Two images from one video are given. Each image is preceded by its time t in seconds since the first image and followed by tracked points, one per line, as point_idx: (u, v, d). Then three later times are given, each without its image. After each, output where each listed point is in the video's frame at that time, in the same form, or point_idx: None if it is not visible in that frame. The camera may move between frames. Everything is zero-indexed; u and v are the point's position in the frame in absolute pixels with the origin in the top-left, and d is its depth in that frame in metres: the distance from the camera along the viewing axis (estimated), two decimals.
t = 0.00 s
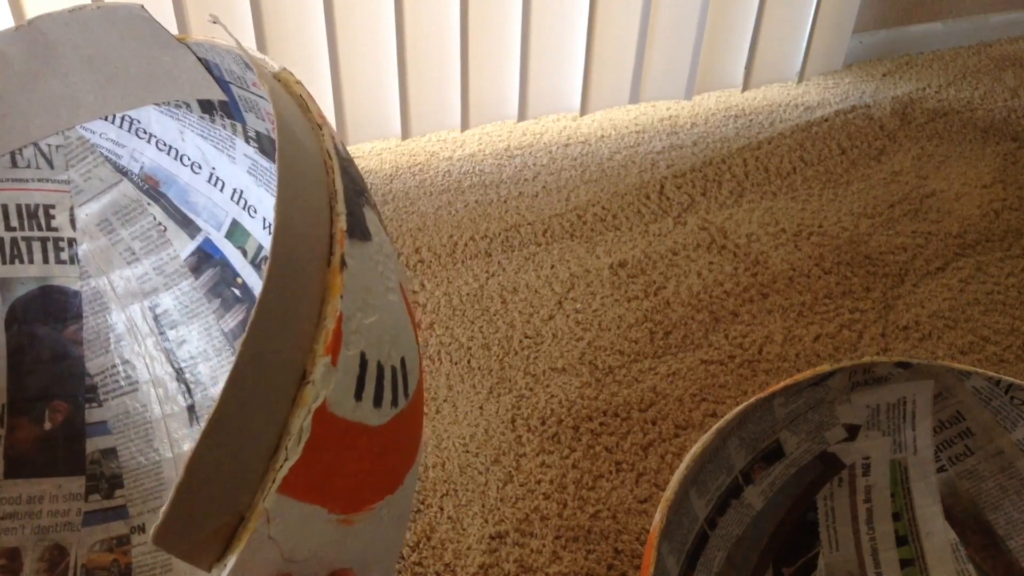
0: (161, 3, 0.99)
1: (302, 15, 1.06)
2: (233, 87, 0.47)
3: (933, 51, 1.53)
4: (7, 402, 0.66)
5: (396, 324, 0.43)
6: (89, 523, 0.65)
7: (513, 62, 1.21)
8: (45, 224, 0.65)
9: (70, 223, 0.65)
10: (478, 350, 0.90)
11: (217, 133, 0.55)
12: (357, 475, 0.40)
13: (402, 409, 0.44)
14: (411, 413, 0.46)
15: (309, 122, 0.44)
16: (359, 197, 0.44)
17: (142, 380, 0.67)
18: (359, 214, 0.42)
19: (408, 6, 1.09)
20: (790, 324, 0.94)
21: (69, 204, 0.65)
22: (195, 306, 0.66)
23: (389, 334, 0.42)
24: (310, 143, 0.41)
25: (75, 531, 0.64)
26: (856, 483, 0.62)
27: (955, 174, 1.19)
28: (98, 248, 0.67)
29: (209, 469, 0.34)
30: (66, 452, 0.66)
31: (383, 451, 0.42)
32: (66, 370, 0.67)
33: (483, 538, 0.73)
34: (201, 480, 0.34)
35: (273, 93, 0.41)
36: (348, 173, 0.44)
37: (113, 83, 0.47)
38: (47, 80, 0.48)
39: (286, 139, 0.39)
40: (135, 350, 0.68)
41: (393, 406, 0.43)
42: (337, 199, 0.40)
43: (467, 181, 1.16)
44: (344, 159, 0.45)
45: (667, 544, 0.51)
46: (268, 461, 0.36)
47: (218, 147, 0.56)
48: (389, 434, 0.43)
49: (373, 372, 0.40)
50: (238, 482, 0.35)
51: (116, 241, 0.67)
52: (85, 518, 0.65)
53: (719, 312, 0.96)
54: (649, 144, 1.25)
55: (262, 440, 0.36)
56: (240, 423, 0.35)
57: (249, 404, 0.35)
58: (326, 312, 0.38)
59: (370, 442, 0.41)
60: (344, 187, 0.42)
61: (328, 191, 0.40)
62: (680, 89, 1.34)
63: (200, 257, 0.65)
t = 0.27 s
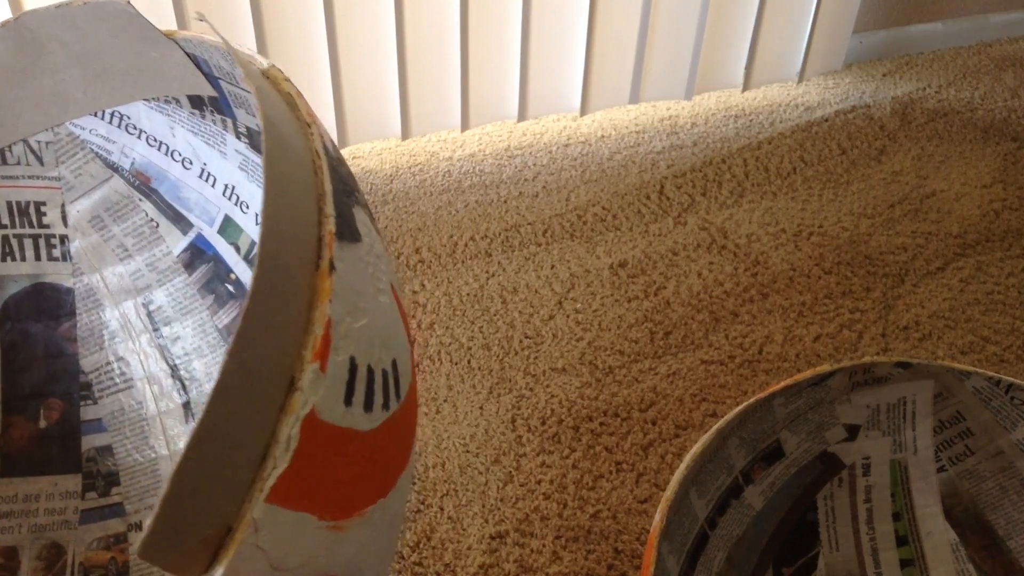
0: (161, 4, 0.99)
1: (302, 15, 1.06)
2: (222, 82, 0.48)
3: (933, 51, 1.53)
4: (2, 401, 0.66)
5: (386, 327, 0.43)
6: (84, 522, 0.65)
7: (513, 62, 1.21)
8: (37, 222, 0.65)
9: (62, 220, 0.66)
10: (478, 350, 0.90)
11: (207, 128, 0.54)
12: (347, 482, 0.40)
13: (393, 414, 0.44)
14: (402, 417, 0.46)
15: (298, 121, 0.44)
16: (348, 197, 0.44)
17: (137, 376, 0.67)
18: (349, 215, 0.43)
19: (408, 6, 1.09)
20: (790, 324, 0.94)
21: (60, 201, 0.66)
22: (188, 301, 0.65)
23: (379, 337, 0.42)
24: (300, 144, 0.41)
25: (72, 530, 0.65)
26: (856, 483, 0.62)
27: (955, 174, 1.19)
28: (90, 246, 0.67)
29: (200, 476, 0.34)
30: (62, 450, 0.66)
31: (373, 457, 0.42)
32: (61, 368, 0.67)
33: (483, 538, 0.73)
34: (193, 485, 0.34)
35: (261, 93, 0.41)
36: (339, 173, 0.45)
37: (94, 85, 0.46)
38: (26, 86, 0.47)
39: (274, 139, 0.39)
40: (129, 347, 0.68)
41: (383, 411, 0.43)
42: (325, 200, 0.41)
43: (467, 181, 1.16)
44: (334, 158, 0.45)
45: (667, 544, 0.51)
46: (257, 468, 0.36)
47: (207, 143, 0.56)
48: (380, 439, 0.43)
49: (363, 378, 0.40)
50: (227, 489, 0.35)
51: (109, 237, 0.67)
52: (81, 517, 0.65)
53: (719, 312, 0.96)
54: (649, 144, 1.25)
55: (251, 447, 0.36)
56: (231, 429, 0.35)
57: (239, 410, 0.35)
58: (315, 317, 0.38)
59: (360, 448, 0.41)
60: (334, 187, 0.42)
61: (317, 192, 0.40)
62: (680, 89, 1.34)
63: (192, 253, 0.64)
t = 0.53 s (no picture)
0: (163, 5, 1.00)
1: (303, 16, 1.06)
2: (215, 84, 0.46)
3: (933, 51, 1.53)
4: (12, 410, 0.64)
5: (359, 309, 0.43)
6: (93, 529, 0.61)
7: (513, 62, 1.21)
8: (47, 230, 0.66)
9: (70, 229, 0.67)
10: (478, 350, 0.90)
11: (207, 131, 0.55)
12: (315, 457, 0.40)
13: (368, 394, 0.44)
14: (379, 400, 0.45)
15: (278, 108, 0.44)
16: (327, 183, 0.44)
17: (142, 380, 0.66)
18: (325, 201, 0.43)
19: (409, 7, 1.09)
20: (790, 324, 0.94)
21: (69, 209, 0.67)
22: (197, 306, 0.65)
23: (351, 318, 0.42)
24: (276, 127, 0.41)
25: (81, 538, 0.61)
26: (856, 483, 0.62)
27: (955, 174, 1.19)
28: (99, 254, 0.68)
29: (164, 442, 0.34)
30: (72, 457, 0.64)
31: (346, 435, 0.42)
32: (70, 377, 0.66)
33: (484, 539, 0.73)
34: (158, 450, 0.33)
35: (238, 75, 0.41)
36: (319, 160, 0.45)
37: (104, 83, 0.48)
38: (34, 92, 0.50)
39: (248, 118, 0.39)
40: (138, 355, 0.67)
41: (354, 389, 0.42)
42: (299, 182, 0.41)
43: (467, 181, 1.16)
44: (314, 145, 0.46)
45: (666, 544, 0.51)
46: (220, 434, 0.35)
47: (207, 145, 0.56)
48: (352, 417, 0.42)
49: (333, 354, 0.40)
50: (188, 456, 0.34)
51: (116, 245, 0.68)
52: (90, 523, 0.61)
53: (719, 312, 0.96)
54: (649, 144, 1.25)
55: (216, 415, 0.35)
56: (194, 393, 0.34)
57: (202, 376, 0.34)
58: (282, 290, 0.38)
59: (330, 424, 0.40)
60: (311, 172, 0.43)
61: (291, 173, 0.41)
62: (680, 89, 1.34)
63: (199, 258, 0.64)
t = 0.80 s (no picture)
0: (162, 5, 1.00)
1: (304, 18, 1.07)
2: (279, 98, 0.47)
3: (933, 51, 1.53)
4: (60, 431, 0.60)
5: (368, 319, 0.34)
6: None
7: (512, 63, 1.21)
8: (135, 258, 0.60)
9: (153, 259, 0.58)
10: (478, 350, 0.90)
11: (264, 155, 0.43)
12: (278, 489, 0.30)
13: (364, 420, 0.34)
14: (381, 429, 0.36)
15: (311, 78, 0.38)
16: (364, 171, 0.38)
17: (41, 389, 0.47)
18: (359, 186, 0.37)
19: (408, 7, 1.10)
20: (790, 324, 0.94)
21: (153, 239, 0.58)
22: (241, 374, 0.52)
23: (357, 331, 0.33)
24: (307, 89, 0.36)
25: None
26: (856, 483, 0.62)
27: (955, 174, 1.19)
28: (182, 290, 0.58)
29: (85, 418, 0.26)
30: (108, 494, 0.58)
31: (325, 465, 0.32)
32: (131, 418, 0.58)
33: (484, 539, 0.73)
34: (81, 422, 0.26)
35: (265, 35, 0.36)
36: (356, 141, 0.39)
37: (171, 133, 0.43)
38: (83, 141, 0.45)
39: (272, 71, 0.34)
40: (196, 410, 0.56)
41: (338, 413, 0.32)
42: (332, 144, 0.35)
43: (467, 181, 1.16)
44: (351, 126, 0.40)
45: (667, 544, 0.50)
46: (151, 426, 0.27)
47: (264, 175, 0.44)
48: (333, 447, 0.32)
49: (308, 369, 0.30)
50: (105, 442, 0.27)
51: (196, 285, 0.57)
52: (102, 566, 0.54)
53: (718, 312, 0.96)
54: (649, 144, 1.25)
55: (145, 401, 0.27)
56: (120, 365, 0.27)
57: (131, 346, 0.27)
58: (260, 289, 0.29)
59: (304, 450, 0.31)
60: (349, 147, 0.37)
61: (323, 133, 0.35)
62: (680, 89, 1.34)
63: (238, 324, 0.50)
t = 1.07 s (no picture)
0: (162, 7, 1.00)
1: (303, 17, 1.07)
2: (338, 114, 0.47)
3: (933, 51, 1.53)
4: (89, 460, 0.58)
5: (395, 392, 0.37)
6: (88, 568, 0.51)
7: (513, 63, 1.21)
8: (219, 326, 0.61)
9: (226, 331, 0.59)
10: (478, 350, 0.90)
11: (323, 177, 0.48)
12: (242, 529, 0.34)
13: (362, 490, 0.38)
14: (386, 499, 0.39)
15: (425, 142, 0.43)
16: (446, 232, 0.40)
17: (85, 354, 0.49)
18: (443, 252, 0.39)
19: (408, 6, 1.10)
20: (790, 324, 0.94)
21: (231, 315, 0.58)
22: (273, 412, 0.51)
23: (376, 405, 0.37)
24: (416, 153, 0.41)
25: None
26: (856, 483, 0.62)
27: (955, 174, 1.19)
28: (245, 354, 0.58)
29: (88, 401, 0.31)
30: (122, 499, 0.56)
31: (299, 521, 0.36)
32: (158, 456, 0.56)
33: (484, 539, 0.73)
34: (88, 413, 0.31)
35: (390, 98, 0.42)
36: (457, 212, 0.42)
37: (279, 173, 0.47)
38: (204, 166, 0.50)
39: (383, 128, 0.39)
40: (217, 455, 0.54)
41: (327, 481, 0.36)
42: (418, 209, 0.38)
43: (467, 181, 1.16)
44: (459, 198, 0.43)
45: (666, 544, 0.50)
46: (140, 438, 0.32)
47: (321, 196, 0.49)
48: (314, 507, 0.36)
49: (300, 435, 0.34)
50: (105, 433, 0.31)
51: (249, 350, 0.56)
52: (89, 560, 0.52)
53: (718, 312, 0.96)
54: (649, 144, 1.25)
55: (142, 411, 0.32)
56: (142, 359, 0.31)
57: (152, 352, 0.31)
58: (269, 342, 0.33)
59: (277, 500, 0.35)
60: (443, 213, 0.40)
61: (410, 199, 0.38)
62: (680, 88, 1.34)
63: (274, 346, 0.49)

* * *

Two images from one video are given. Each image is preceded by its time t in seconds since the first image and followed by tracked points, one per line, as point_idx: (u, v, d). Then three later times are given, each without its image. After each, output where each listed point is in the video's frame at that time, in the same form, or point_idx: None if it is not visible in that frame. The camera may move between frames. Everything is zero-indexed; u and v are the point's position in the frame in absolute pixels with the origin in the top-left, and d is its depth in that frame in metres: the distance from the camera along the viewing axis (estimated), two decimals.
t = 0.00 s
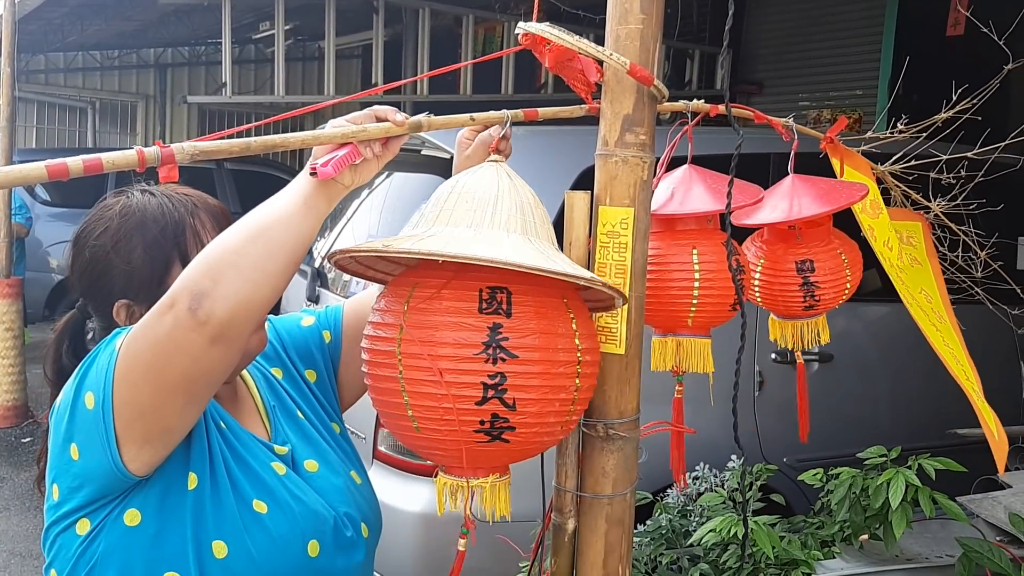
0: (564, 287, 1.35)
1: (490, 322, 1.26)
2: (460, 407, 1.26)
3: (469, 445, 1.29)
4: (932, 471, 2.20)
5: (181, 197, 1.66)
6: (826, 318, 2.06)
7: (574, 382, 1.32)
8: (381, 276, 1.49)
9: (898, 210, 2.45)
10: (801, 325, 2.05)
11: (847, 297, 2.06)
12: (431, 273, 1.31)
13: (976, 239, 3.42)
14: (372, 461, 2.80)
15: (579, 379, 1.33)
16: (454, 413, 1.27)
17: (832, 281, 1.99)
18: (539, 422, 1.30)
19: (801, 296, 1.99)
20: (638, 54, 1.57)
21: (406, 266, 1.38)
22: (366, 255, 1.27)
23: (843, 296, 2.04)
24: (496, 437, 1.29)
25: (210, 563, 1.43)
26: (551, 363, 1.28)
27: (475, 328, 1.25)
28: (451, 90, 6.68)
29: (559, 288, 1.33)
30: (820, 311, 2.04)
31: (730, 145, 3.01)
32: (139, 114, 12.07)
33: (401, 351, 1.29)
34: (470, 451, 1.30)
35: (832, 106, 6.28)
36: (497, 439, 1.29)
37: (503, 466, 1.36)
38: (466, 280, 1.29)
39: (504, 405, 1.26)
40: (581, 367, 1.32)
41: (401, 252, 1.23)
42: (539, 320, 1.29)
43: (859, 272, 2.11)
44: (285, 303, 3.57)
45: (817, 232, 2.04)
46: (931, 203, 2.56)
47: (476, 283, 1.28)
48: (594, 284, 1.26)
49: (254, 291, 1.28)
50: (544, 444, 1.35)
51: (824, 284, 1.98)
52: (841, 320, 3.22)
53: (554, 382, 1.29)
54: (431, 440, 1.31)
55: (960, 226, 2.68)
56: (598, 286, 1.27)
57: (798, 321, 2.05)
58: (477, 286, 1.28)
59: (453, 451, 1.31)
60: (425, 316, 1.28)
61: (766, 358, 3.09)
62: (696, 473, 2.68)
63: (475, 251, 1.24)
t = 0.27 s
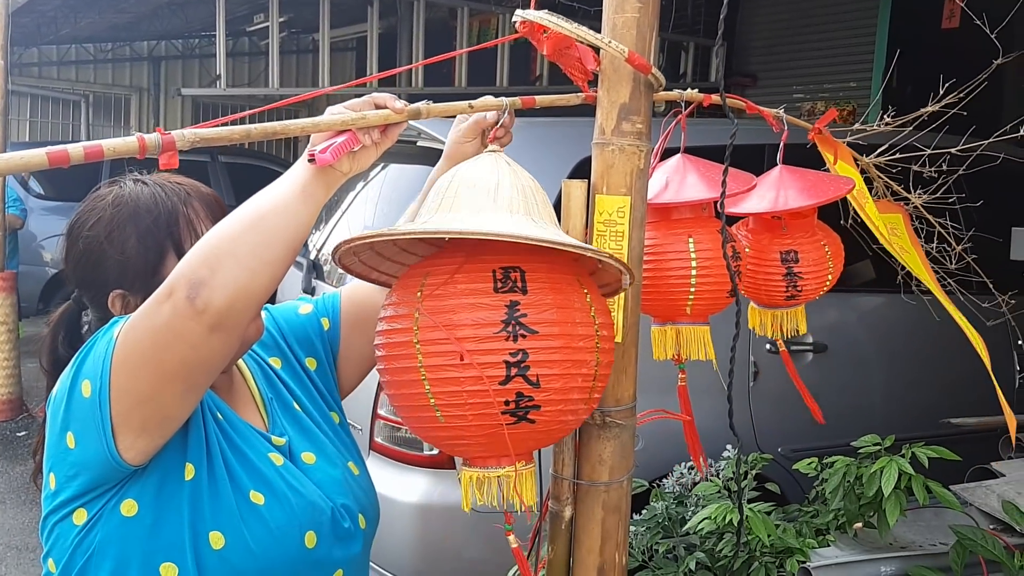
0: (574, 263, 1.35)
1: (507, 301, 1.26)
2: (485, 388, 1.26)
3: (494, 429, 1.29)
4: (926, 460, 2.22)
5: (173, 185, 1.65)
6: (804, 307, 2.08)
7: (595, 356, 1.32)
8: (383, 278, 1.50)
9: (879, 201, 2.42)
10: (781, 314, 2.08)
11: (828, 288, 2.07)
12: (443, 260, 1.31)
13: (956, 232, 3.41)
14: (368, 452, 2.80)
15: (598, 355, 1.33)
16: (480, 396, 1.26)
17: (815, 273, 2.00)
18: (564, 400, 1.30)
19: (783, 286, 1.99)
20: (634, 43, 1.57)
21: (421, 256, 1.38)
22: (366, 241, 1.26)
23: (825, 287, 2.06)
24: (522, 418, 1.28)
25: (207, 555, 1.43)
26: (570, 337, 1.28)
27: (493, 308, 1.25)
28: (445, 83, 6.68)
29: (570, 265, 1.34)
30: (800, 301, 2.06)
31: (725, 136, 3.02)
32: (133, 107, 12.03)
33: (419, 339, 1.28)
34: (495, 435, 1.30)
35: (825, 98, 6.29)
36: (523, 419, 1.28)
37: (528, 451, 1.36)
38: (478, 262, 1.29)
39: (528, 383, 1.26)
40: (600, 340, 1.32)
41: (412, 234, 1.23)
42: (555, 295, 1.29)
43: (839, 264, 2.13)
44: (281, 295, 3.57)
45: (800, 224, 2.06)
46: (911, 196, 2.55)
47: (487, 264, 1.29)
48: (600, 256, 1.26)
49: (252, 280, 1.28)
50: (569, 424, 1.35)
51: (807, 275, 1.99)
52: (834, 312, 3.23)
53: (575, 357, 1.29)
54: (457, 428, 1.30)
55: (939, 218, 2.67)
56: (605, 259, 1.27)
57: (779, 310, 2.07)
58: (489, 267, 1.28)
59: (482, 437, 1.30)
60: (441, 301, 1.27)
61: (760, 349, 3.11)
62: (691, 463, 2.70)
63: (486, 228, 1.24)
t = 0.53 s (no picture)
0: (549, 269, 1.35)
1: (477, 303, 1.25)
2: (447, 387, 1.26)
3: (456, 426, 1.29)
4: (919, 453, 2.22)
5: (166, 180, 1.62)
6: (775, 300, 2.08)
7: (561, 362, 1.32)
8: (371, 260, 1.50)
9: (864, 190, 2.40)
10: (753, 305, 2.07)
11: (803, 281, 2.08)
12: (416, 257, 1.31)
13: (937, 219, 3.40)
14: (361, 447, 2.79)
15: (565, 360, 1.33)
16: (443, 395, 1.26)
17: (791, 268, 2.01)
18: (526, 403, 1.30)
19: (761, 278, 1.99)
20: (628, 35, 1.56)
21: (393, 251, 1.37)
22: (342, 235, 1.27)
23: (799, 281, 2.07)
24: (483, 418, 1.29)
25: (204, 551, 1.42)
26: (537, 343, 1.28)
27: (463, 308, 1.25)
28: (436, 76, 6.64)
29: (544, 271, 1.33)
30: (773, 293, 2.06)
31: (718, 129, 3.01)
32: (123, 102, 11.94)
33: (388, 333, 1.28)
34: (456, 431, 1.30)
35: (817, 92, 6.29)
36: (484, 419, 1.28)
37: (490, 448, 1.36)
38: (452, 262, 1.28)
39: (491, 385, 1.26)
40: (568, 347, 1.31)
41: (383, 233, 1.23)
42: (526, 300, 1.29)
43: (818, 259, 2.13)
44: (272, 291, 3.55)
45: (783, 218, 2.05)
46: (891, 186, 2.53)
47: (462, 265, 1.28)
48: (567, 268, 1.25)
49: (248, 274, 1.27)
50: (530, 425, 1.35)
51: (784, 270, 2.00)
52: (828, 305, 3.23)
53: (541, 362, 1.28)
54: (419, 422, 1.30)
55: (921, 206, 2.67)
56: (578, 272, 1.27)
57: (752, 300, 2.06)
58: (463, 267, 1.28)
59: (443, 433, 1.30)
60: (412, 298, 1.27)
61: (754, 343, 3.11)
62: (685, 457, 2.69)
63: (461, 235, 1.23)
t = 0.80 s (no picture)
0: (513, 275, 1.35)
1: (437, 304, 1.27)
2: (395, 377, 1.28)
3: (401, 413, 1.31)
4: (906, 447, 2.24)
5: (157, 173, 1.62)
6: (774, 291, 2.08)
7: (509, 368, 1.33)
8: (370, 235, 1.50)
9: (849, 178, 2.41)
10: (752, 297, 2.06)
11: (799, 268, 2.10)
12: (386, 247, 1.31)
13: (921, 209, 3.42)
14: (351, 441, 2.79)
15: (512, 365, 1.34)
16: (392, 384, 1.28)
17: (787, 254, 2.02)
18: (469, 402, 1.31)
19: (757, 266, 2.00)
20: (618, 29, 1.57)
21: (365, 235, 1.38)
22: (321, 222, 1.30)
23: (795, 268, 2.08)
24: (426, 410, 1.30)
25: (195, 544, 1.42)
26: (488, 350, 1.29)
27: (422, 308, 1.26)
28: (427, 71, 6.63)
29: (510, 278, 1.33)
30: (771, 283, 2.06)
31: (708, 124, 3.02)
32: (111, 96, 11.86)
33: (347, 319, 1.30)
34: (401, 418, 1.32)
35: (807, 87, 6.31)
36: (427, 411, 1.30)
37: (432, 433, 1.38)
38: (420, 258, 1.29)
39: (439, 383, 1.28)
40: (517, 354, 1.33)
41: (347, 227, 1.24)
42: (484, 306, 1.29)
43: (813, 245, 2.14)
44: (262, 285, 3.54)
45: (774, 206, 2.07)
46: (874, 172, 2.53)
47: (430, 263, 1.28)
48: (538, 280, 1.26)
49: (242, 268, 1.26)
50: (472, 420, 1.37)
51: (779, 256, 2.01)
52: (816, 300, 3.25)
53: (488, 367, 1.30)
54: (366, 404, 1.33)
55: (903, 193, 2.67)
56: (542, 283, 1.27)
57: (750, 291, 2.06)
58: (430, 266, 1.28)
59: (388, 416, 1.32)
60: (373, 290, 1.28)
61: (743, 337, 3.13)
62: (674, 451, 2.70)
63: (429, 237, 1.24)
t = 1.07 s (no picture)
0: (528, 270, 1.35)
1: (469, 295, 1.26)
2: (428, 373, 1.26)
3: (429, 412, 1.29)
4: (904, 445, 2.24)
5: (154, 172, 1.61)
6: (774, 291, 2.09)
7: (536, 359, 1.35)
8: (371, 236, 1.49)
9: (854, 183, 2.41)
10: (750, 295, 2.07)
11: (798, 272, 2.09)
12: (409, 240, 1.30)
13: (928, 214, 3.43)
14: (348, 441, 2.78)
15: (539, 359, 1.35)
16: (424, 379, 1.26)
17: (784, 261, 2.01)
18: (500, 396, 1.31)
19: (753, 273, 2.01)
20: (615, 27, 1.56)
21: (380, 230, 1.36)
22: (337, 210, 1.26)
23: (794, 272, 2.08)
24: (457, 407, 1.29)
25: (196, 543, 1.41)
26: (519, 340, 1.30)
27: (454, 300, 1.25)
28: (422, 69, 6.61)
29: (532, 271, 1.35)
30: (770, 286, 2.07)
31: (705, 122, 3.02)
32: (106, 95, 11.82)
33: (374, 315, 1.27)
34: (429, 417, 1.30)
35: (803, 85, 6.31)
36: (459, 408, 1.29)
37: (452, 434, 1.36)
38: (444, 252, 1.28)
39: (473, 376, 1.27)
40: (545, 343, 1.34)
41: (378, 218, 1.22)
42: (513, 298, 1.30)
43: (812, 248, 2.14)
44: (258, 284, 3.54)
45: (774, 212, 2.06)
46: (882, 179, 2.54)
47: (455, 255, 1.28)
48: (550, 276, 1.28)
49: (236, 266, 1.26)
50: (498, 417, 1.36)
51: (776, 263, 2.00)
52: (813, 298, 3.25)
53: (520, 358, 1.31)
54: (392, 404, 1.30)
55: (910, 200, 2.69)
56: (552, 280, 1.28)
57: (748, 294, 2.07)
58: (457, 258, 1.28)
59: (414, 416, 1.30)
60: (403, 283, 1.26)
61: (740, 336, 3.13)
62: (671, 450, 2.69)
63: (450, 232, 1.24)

Exercise directions> In the listing above, find the line with "13: (937, 219, 3.40)" and the line with "30: (773, 293, 2.06)". Output those two lines and every line between them, exactly as written.

Exercise answer>
13: (937, 219, 3.40)
14: (361, 447, 2.79)
15: (565, 360, 1.33)
16: (443, 395, 1.26)
17: (791, 268, 2.01)
18: (526, 403, 1.30)
19: (761, 278, 1.99)
20: (628, 35, 1.56)
21: (393, 251, 1.37)
22: (342, 235, 1.27)
23: (799, 281, 2.07)
24: (483, 418, 1.29)
25: (204, 551, 1.42)
26: (537, 343, 1.28)
27: (463, 308, 1.25)
28: (436, 76, 6.64)
29: (544, 271, 1.33)
30: (773, 293, 2.06)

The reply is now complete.